Stress is known to increase the permeability of the intestinal lining; this gives bacteria easier access to both the immune system and the neuronal cells of the enteric nervous system.

This may be one of the ways in which bacteria find a way to influence us. However, another, more direct route has also been demonstrated.

One study, using food-borne pathogens, provided evidence that bacteria in the intestines can activate stress circuits by directly activating the vagus nerve – a cranial nerve supplying a number of organs, including the upper digestive tract.

A more direct route still might involve direct contact of the microbiome with the sensory neurons of the enteric nervous system. Studies have shown that these sensory neurons are less active in germ-free mice, and, once the mice have been given probiotics to restock their microbiome, the activity levels of the neurons return to normal.

If germ-free mice show differences in behavior, the next question is whether adding gut bacteria to an animal can make similar changes. A meta-analysis, published in the Journal of Neurogastroenterology and Motility, collated the results of studies looking at the effects of probiotics on central nervous system function in both humans and animals.

They examined 25 animal and 15 human studies, most of which used Bifidobacterium and Lactobacillus over a 2-4-week period. Although, as the authors mention, translating animal studies like this into human terms is a dodgy game. They concluded:

These probiotics showed efficacy in improving psychiatric disorder-related behaviors including anxiety, depression, autism spectrum disorder, obsessive-compulsive disorder, and memory abilities, including spatial and non-spatial memory.”

Another study, published in PLOS One, found that age-related decline in memory could be reversed in rats by altering the levels of Actinobacteria and Bacterioidetes in their gut with probiotics.

The authors conclude: “The data support the notion that intestinal microbiota can be manipulated to positively impact on neuronal function.”

There is a long and winding path ahead of those scientists brave enough to investigate the strange reality of the microbiome-gut-brain axis.

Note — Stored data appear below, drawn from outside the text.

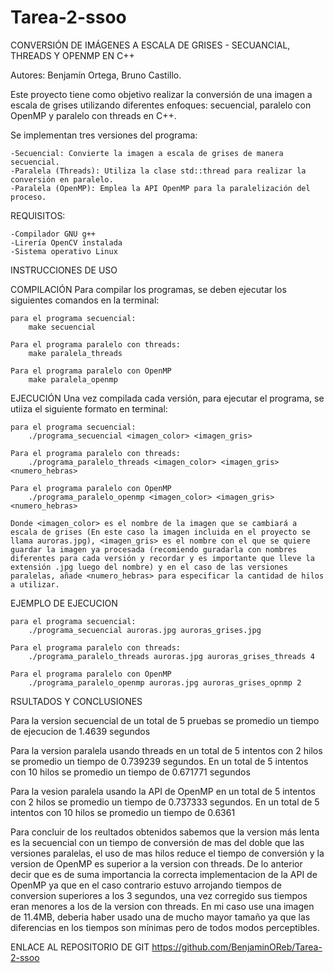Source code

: # Tarea-2-ssoo
CONVERSIÓN DE IMÁGENES A ESCALA DE GRISES - SECUANCIAL, THREADS Y OPENMP EN C++	

Autores: Benjamín Ortega, Bruno Castillo.

Este proyecto tiene como objetivo realizar la conversión de una imagen a escala de grises utilizando diferentes enfoques: secuencial, paralelo con OpenMP y paralelo con threads en C++.

Se implementan tres versiones del programa:

    -Secuencial: Convierte la imagen a escala de grises de manera secuencial.
    -Paralela (Threads): Utiliza la clase std::thread para realizar la conversión en paralelo.
    -Paralela (OpenMP): Emplea la API OpenMP para la paralelización del proceso.

REQUISITOS:

    -Compilador GNU g++
    -Lirería OpenCV instalada
    -Sistema operativo Linux
  
INSTRUCCIONES DE USO

COMPILACIÓN
	Para compilar los programas, se deben ejecutar los siguientes comandos en la terminal:
	
	para el programa secuencial:
		make secuencial 
	
	Para el programa paralelo con threads:
		make paralela_threads
	
	Para el programa paralelo con OpenMP
		make paralela_openmp
		
EJECUCIÓN
	Una vez compilada cada versión, para ejecutar el programa, se utiiza el siguiente formato en terminal:
	
	para el programa secuencial:
		./programa_secuencial <imagen_color> <imagen_gris>
	
	Para el programa paralelo con threads:
		./programa_paralelo_threads <imagen_color> <imagen_gris> <numero_hebras>
	
	Para el programa paralelo con OpenMP
		./programa_paralelo_openmp <imagen_color> <imagen_gris> <numero_hebras>
	
	Donde <imagen_color> es el nombre de la imagen que se cambiará a escala de grises (En este caso la imagen incluida en el proyecto se llama auroras.jpg), <imagen_gris> es el nombre con el que se quiere guardar la imagen ya procesada (recomiendo guradarla con nombres diferentes para cada versión y recordar y es importante que lleve la extensión .jpg luego del nombre) y en el caso de las versiones paralelas, añade <numero_hebras> para especificar la cantidad de hilos a utilizar.
	
EJEMPLO DE EJECUCION

	para el programa secuencial:
		./programa_secuencial auroras.jpg auroras_grises.jpg
	
	Para el programa paralelo con threads:
		./programa_paralelo_threads auroras.jpg auroras_grises_threads 4
	
	Para el programa paralelo con OpenMP
		./programa_paralelo_openmp auroras.jpg auroras_grises_opnmp 2		

RSULTADOS Y CONCLUSIONES

Para la version secuencial de un total de 5 pruebas se promedio un tiempo de ejecucion de 1.4639 segundos

Para la version paralela usando threads en un total de 5 intentos con 2 hilos se promedio un tiempo de 0.739239 segundos. En un total de 5 intentos con 10 hilos se promedio un tiempo de 0.671771 segundos

Para la vesion paralela usando la API de OpenMP en un total de 5 intentos con 2 hilos se promedio un tiempo de 0.737333 segundos. En un total de 5 intentos con 10 hilos se promedio un tiempo de 0.6361

Para concluir de los reultados obtenidos sabemos que la version más lenta es la secuencial con un tiempo de conversión de mas del doble que las versiones paralelas, el uso de mas hilos reduce el tiempo de conversión y la version de OpenMP es superior a la version con threads. De lo anterior decir que es de suma importancia la correcta implementacion de la API de OpenMP ya que en el caso contrario estuvo arrojando tiempos de conversion superiores a los 3 segundos, una vez corregido sus tiempos eran menores a los de la version con threads. En mi caso use una imagen de 11.4MB, deberia haber usado una de mucho mayor tamaño ya que las diferencias en los tiempos son mínimas pero de todos modos perceptibles.

ENLACE AL REPOSITORIO DE GIT
https://github.com/BenjaminOReb/Tarea-2-ssoo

No doubt a multitude of molecules are involved in various ways to differing degrees.

In the far-flung future, perhaps medicines specifically targeting the microbiome will be created for psychiatric conditions; the microbiome may become an early warning system for certain diseases or even a diagnostic tool.

For now, all we can do is ponder the influence that bacteria have on our everyday state of mind. We should also be amazed and amused that humans, as intelligent as we consider ourselves, are partially under the control of single-celled lifeforms.

Perhaps we would do well to remember that bacteria predate us by billions of years and are highly likely to outlive our species by billions more.